Нет, наверх никто не поднимается. Хлопает дверь нижней квартиры. Должно быть, пришел Мехмет Шали, производитель дисков, живущий на первом этаже.
Наполнив кастрюлю водой, Ред ставит ее на огонь и самым острым ножом, какой смог найти, начинает резать овощи. Заправив овощи остатками французского соуса – смеси майонеза и кетчупа, – он добавляет их к макаронам, в который раз лукаво убеждая себя в том, что это не так уж вредно. Вообще-то, несмотря на пристрастие к "Мальборо" и "Хайнекену", Ред постоянно обещает себе, что непременно последует примеру Джеза и вернется к той физической форме, какую поддерживал в молодости, пока не распустился.

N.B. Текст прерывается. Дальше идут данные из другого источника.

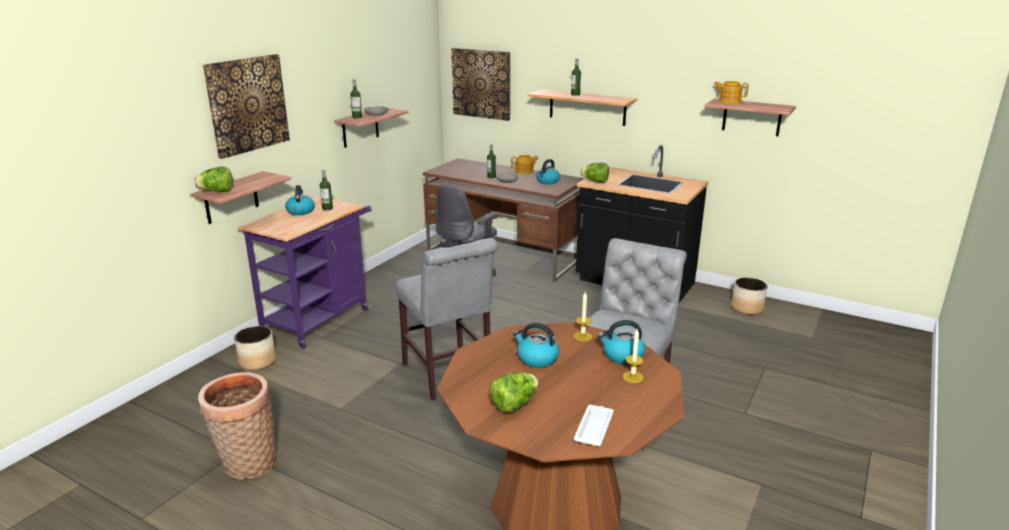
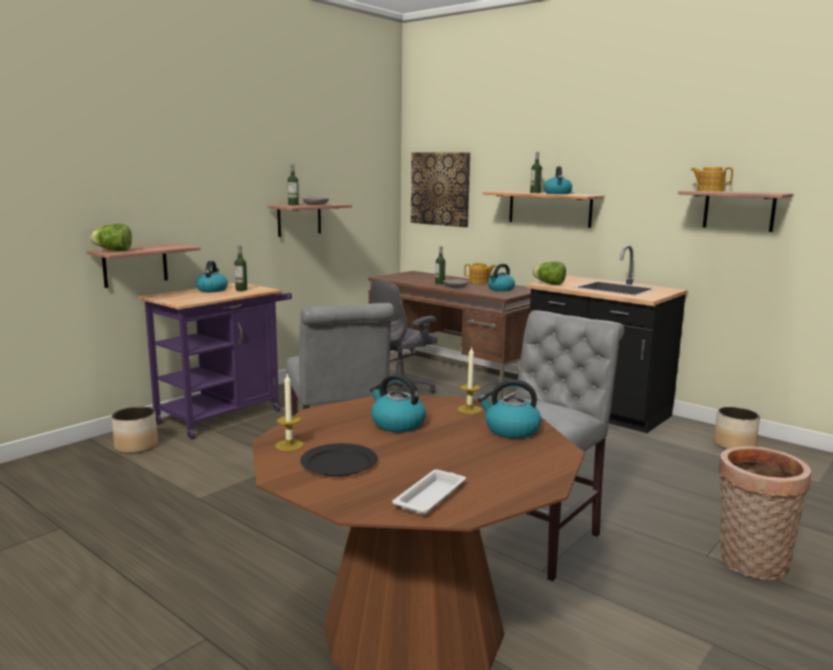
camera: 10 degrees right, 10 degrees down
basket [198,372,277,479] -> basket moved to [718,446,811,580]
picture [203,54,290,159] -> none
lettuce [489,372,539,413] -> black plate [300,443,378,476]
candle [623,329,643,383] -> candle moved to [275,373,304,451]
none -> kettle [544,166,572,194]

Правда, у него всегда находится сотня предлогов, чтобы этого не делать.
Ну вот, начинается! Шали включает свой музыкальный центр, и снизу доносятся раздражающие, выводящие из себя звуки.
"Чтоб тебе сдохнуть!" – думает Ред. Сегодня, как никогда, ему необходима тишина.
Уже почти год Ред ведет с Шали безуспешную борьбу из-за уровня шума. Им было подано не менее десяти жалоб, и сотрудники муниципальной службы экологической безопасности дважды наведывались в их дом, измерять децибелы. Жалобы признали обоснованными, но все ограничилось отправкой в адрес Шали пары предупредительных писем.
Ред пытался уладить дело по-соседски, не используя служебного положения старшего офицера полиции, но с него довольно. Его терпению пришел конец. Усталость оплетает его, как щупальца спрута, и, хотя конфронтация не лучший выход из положения, сейчас он просто не может допустить, чтобы эта проклятая какофония час за часом била по его нервам, не давая сосредоточиться.
Он выходит из передней двери, спускается по короткому пролету лестницы к квартире Шали и звонит. Отклика нет, музыка продолжает греметь. Ред снова прижимает палец к кнопке звонка и на сей раз не отпускает до тех пор, пока не слышит изнутри раздраженное:
– Ладно, ладно! Иду.
Шали открывает дверь. На нем зеленая, цвета лайма, шелковая рубашка. На физиономии бездна самодовольства.
– Да?
– Убавьте звук.
Без всяких там "пожалуйста". И без "не могли бы вы". Требование, а не просьба.
Взгляд Шали скользит с лица Реда к его правой руке, и глаза Мехмета расширяются. Ред по-прежнему сжимает нож, которым резал овощи. Лезвие запачкано мякотью авокадо.